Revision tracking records

• • • • •

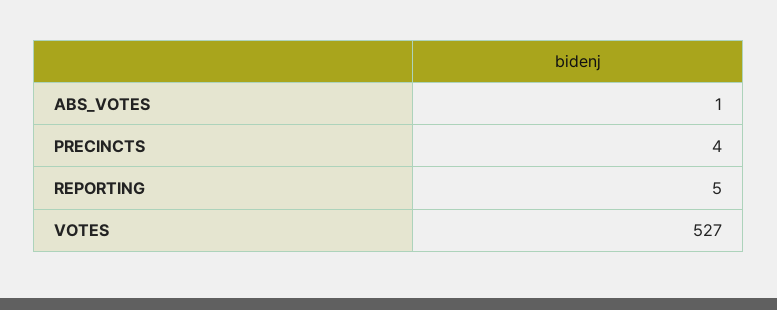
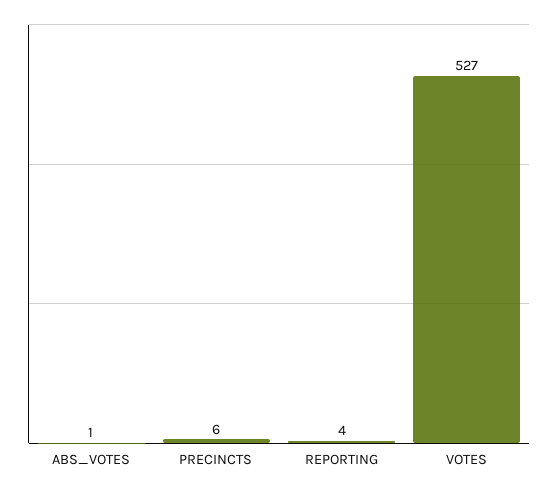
  {
    "ABS_VOTES": 1,
-   "PRECINCTS": 4,
+   "PRECINCTS": 6,
-   "REPORTING": 5,
+   "REPORTING": 4,
    "VOTES": 527
  }

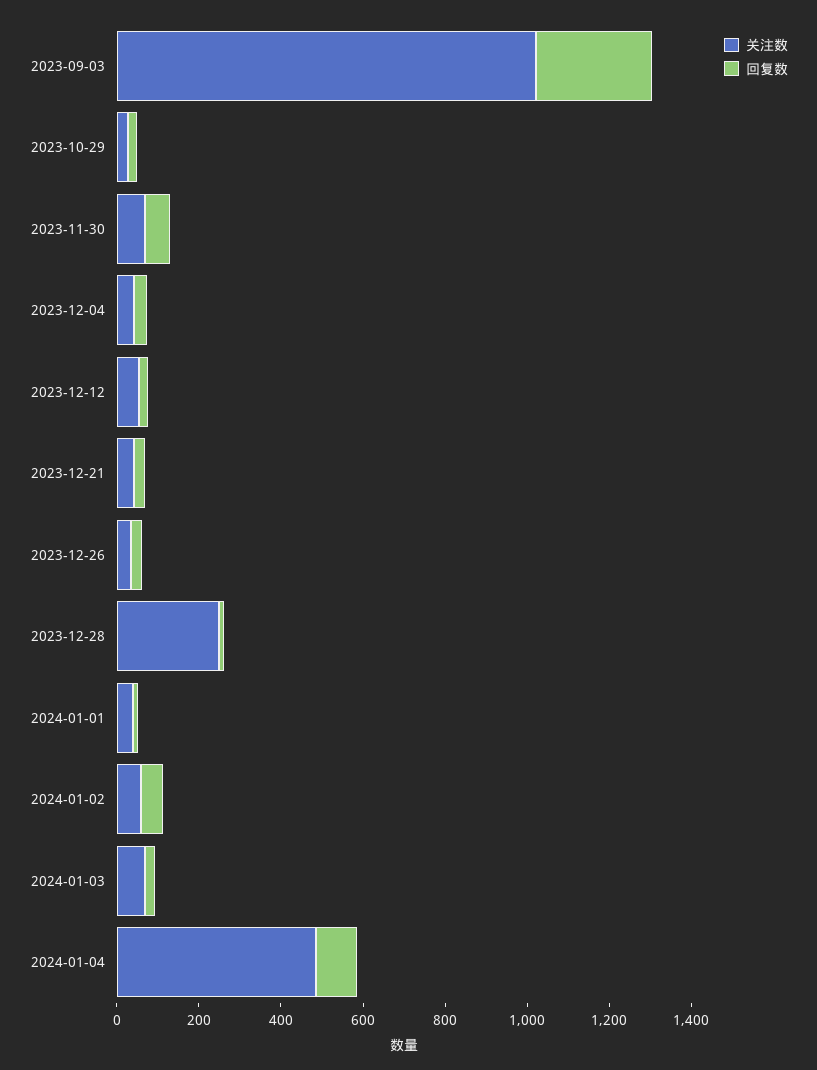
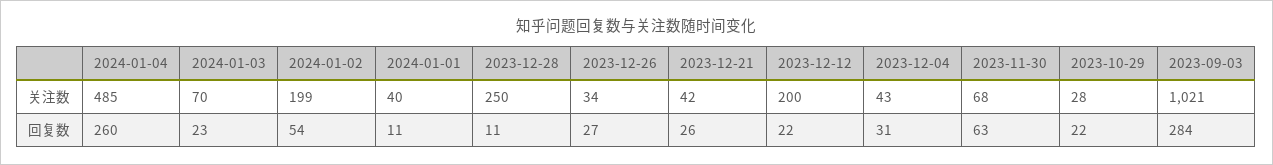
  {
    "关注数": {
      "2023-09-03": 1021,
      "2023-10-29": 28,
      "2023-11-30": 68,
      "2023-12-04": 43,
-     "2023-12-12": 50,
+     "2023-12-12": 200,
      "2023-12-21": 42,
      "2023-12-26": 34,
      "2023-12-28": 250,
      "2024-01-01": 40,
-     "2024-01-02": 50,
+     "2024-01-02": 199,
      "2024-01-03": 70,
      "2024-01-04": 485
    },
    "回复数": {
      "2023-09-03": 284,
      "2023-10-29": 22,
      "2023-11-30": 63,
      "2023-12-04": 31,
      "2023-12-12": 22,
      "2023-12-21": 26,
      "2023-12-26": 27,
      "2023-12-28": 11,
      "2024-01-01": 11,
      "2024-01-02": 54,
      "2024-01-03": 23,
-     "2024-01-04": 100
+     "2024-01-04": 260
    }
  }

• • • • •

Would you write out each entry word for word and omit the images?

▶ Response to the task
  {
    "ABS_VOTES": 1,
-   "PRECINCTS": 4,
+   "PRECINCTS": 6,
-   "REPORTING": 5,
+   "REPORTING": 4,
    "VOTES": 527
  }

  {
    "关注数": {
      "2023-09-03": 1021,
      "2023-10-29": 28,
      "2023-11-30": 68,
      "2023-12-04": 43,
-     "2023-12-12": 50,
+     "2023-12-12": 200,
      "2023-12-21": 42,
      "2023-12-26": 34,
      "2023-12-28": 250,
      "2024-01-01": 40,
-     "2024-01-02": 50,
+     "2024-01-02": 199,
      "2024-01-03": 70,
      "2024-01-04": 485
    },
    "回复数": {
      "2023-09-03": 284,
      "2023-10-29": 22,
      "2023-11-30": 63,
      "2023-12-04": 31,
      "2023-12-12": 22,
      "2023-12-21": 26,
      "2023-12-26": 27,
      "2023-12-28": 11,
      "2024-01-01": 11,
      "2024-01-02": 54,
      "2024-01-03": 23,
-     "2024-01-04": 100
+     "2024-01-04": 260
    }
  }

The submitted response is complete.